Functional & Object Oriented Programming in Ruby

How do functional program and object-oriented programming stack up in Ruby? In this episode, Ben and Joe dive find out. We've put together a number of code samples, each of which follows an object-oriented, functional, or hybrid approach. We'll re...
This is a companion discussion topic for the original entry at https://thoughtbot.com/upcase/videos/functional-object-oriented-programming-in-ruby

Functional ruby and OO ruby are my specialty (most rails guys and rubyists write neither) :smiley:

If any of the subscribers here @ learn want to do a live session where we discuss this episode, let me know and I will set it up. I am a lambda junkie and I think immutability is the bees knees.

I have finished the video and I would like to pick on (I will limit myself to) one thing…

Both examples EVERY time were OO examples. OOP is not about just state modification. It is about organizing objects with methods.

Functional in contrast is about functions as opposed to methods, and doesn’t deal much with structure. That is why it is naturally immutable and stateless. You could have used a module in every ‘functional’ example (think FileUtils or countless other stdlib utils)

But in reality, pure functional programming in Ruby is done in lambdas, and on the object namespace. You didn’t show that.

What you guys were really demonstrating was state modification and a bit about hierarchy and inheritance vs immutable programming. Imperative, procedural vs functional, explicit.
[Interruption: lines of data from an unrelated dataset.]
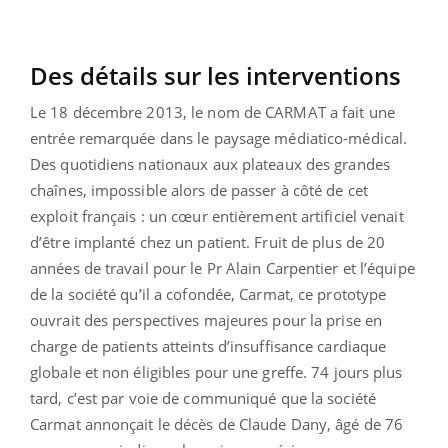
Des détails sur les interventions
Le 18 décembre 2013, le nom de CARMAT a fait une
entrée remarquée dans le paysage médiatico-médical.
Des quotidiens nationaux aux plateaux des grandes
chaînes, impossible alors de passer à côté de cet
exploit français : un cœur entièrement artificiel venait
d’être implanté chez un patient. Fruit de plus de 20
années de travail pour le Pr Alain Carpentier et l’équipe
de la société qu’il a cofondée, Carmat, ce prototype
ouvrait des perspectives majeures pour la prise en
charge de patients atteints d’insuffisance cardiaque
globale et non éligibles pour une greffe. 74 jours plus
tard, c’est par voie de communiqué que la société
Carmat annonçait le décès de Claude Dany, âgé de 76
Ok, I lied… one more thing.

Ifs and loops are Imperative Programming, not OOP. SmallTalk? I can OOP all day long without ever using an if or case. I start with them, then I concretize them away.

I am always available for discussion. :smiley:

The weekly iteration is THE BEST regularly released ruby screencast, absolutely. I wasn’t very happy with that 2 week break in my Joe and Ben fix! Please keep it up.

1 Like

I tried using the curry method in the screencast like so:

class Thing
  def process(time, message)
    puts "#{time}: #{message}"
  end
end

thing = Thing.new
client = thing.method(:process).curry(Time.now)

undefined method `curry' for #<Method: Thing#process>

Am I missing something in the concept?

I am using 2.1.2.

A little more playing and I came up with this which works:

client = thing.method(:process).to_proc.curry.(Time.now)
client.call('My Message')

Is this the proper way to use this method and not what is shown in the video? Or was I originally doing something incorrectly?

@frank_west_iii, if you look ruby docs you’ll see that Object#method returns Method object, which don’t have curry method on its instances. And the only place you can find that method is Proc#curry. That’s why turning method object to a proc solved the problem.

@lompy, reading the docs is how I finally came to the solution. I was just curious because the code in the screencast appeared to be using the method method and curry together and then they deep dived into it a bit. So I decided look into curry since I have never used curry before. Come to find out it doesn’t work the way the screencast presented it (or I am/was missing something). @jferris, is the code in the screencast non-functional?

Paypal.method(:charge!).curry(auth_code)

Yes this code will raise an undefined method error, like in your example above, unless the guys did override one of those two core ruby methods, which would be wired in scope of learning video.
So I guess it’s just a plain old ruby typo and they didn’t actually run the code through the interpreter.

Sorry about that; the code in the slides does have a few errors:

  1. The curry method doesn’t take the arguments you want to apply; it returns a curried version of a Proc.
  2. As pointed out, the method method does not return a Proc, so you need to call to_proc on it.

The correct code looks like this:

Paypal.method(:charge!).to_proc.curry.call(auth_code)

I haven’t used curry much myself in Ruby, and it in my research I’ve found that not many others do, either. I’ve started looking for opportunities to use it in place of noisier method classes or metaprogramming, though.

@jferris I believe you could also do something like:

 Paypal.method(:charge!).to_proc.curry[auth_code]

I’ll preface this with saying that I’ve only used curry a couple of times.